- Genre: Comedy-drama; Science fiction;
- Created by: Fintan Ryan
- Written by: Fintan Ryan; Jon Brown (one episode);
- Directed by: Jonathan van Tulleken; Lawrence Gough;
- Starring: Michael Socha; Jim Howick; Michaela Coel;
- Opening theme: "Alive & Amplified" by The Mooney Suzuki
- Composer: Vince Pope
- Country of origin: United Kingdom
- Original language: English
- No. of series: 1
- No. of episodes: 6

Production
- Executive producers: Petra Fried; Matt Jarvis; Murray Ferguson;
- Producer: Charlie Leech
- Running time: 46 minutes
- Production company: Clerkenwell Films

Original release
- Network: E4
- Release: 8 March – 12 April 2016

= The Aliens (TV series) =

British science fiction television series

The Aliens is a British science fiction television series created and written by Fintan Ryan. It is set 40 years after aliens land in the Irish Sea and are reluctantly integrated into British society in the fictional city of Troy. Border guard Lewis Garvey, played by Michael Socha, is caught up in the criminal underbelly of Troy as he learns he is himself half-alien.

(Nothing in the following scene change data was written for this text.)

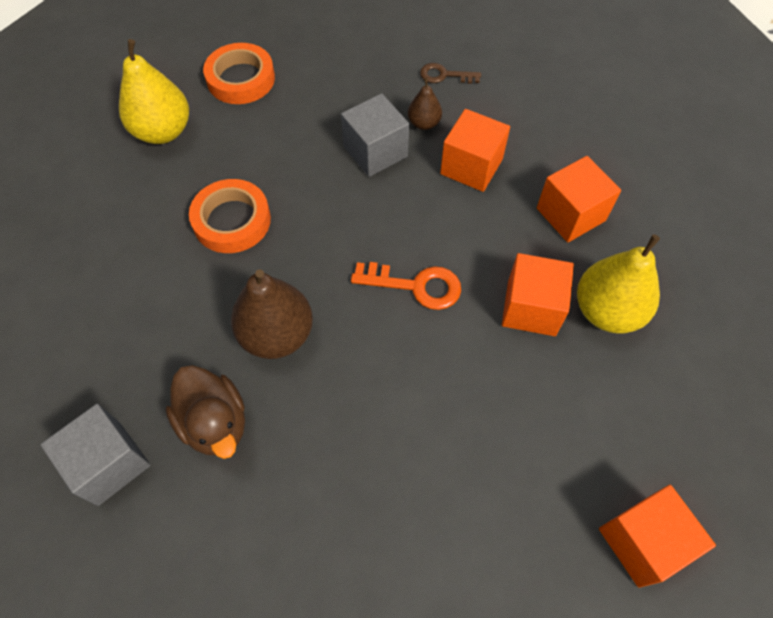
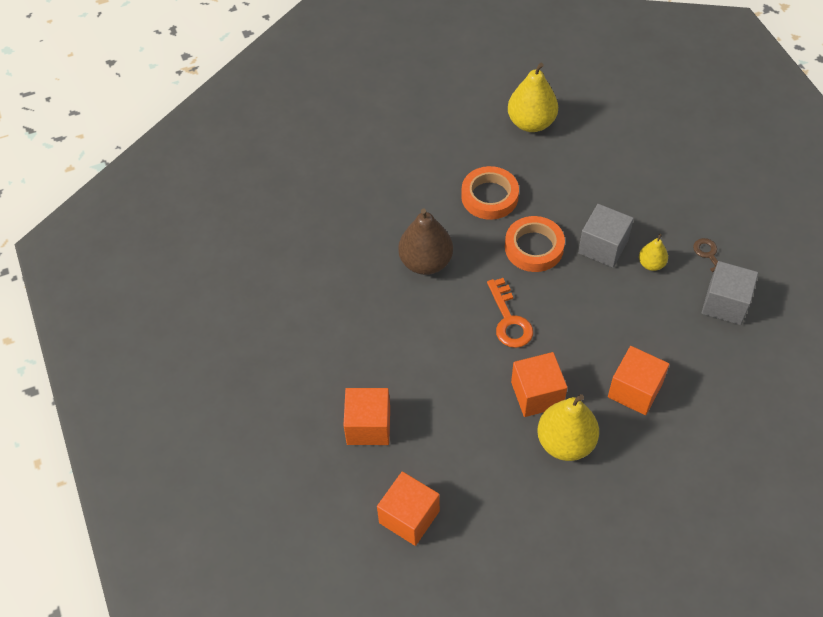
camera: 65 degrees right, 5 degrees down
(109, 463) = (302, 226): grey cube -> grey cube (725, 304)
(215, 423) = (353, 261): brown duck -> none
(241, 79) = (607, 138): orange tape -> orange tape (534, 247)
(424, 123) = (651, 264): brown pear -> yellow pear
(471, 166) = (633, 310): orange cube -> orange cube (368, 426)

The six-episode series also stars Michaela Coel, Michael Smiley and Jim Howick, and is produced by Clerkenwell Films for E4. The first episode was released on 8 March 2016. Ryan had previously written BBC shows Never Better and In the Flesh.

==Overview==
Coel told Radio Times that The Aliens addresses "urgent contemporary concerns" not limited to racism; during the filming of the series at Nu Boyana Film Studios in Bulgaria, she reported she experienced racist attacks. Speaking to The Guardian's Gabriel Tate, Ryan acknowledged links with the show's narrative and the ongoing European migrant crisis: "With immigrants, there's a colonial history that leaves you in debt to them. Here, we don't owe them [the aliens] anything, but they've landed on our planet and we've got to do something with them."

Viral marketing for The Aliens was organised by Channel 4's in-house creative agency 4Creative. Centred on the slogan "Fight Human Oppression", the faux-political campaign interrupted several Channel 4 shows throughout February 2016. It also appeared on radio and cinema, interrupting DCM's usual ident. Shots featured a female member of the "Alien League" asking the viewer for help "fighting human oppression", before being wrestled away.

==Broadcast==
Following its April conclusion, the show also aired on Space in Canada in May. It concluded on 8 June 2016. In Germany, ZDFneo aired the show in October 2016.

==Cast and characters==
- Michael Socha as Lewis Garvey
- Jim Howick as Dominic
- Michaela Coel as LilyHot
- Michael Smiley as Antoine Berry
- Holli Dempsey as Holly Garvey
- Trystan Gravelle as Fabien
- Chanel Cresswell as Paulette
- Chetna Pandya as Chief

==Episodes==

| No. | Title | Directed by | Written by | Original release date |
| 1 | "Episode 1" | Jonathan van Tulleken | Fintan Ryan | 8 March 2016 |
Lewis is a border guard at the checkpoint that patrols the wall that surrounds the area of the city where the aliens are allowed to live. After a chance encounter with a mysterious alien Lilyhot, his life is thrown into turmoil.
| 2 | "Episode 2" | Jonathan van Tulleken | Fintan Ryan | 15 March 2016 |
Lilyhot convinces Lewis to help his father break out of prison and get safely to Troy.
| 3 | "Episode 3" | Jonathan van Tulleken | Fintan Ryan | 22 March 2016 |
Lilyhot wants to start a gang-war in Troy. Meanwhile, Lewis reluctantly agrees to smuggle drugs through the checkpoint.
| 4 | "Episode 4" | Lawrence Gough | Fintan Ryan | 29 March 2016 |
With his suspicions about Lewis growing, Truss follows him into Troy discovering that Lewis is half-alien.
| 5 | "Episode 5" | Lawrence Gough | Jon Brown and Fintan Ryan | 5 April 2016 |
Dominic is forced to become a hitman, while Lewis is blaming himself for what happened to Truss.
| 6 | "Episode 6" | Lawrence Gough | Fintan Ryan | 12 April 2016 |
Lewis realises he has to bring the conflict to an end.

==Reception==
The List's Brian Donaldson compared the show to the 2015 Humans, and wrote that "from almost its opening scene, The Aliens dives headlong into the issues it wants to tackle... politicians talking about building walls is barely off the news just now and The Aliens taps right into this." Tim Dowling of The Guardian called "Tremendous fun."

Channel 4 announced in May 2016 that The Aliens would not be renewed for a second series.